The proposed pension overhaul would change retirement benefits for state and public school employees hired in the future.
The plan was controversial among Republicans, some of whom criticized it for not doing enough to shrink the state's existing pension debt or offer relief to school districts hurting now because of rising pension costs. Democrats said they opposed it because it wouldn't provide enough retirement security for future workers.
But supporters say the bill scales back public pensions to what the state can afford. Actuaries agree that it would reduce the state's pension costs decades from now, and prevent the commonwealth from getting saddled with such massive pension debt in the future.

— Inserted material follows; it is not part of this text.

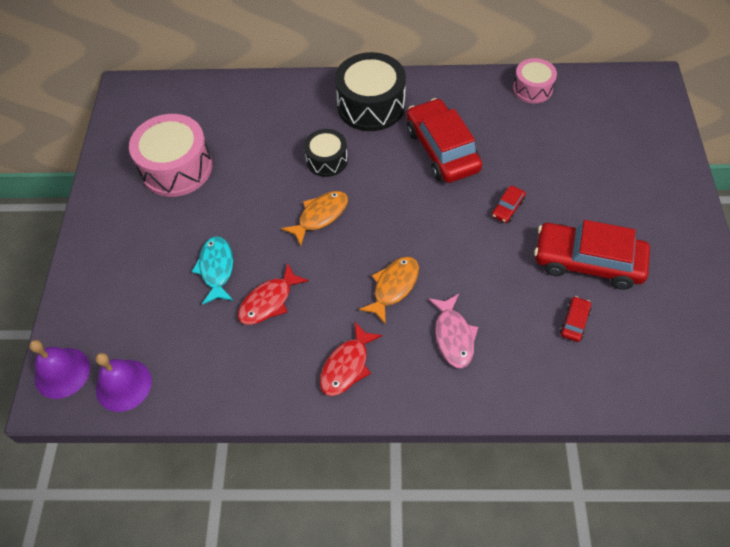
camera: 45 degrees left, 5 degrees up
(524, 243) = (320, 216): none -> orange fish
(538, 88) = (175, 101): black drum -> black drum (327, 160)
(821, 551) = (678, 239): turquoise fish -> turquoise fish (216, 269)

The move to put off a vote was a blow to Governor Corbett's agenda on his last state budget process before he faces reelection this fall. Corbett has insisted on passage of the pension revamping, even sacrificing an on-time budget to try to get it.
The signature standoff continues. The governor has 10 days, or until July 9, to decide what to do with the state budget. He could sign the spending blueprint late, veto it, or veto parts of it.
"He's scrutinizing each line," said spokesman Jay Pagni. "Reviewing each line, line by line."
Corbett could also decline to sign the budget and let the spending plan be implemented by default after his 10-day review period is over.
Pagni said state services won't be affected by the budget review. In the meantime, he held out hope that the pension bill wasn't dead.
"There are plenty of individuals in this building," said Pagni. "There are discussions to be had, and I think we can still come to some common ground."
The House GOP seemed none too optimistic Tuesday.
"Is the governor playing chess, or is he playing checkers?" said one Republican lawmaker. "Or is he playing tiddlywinks?"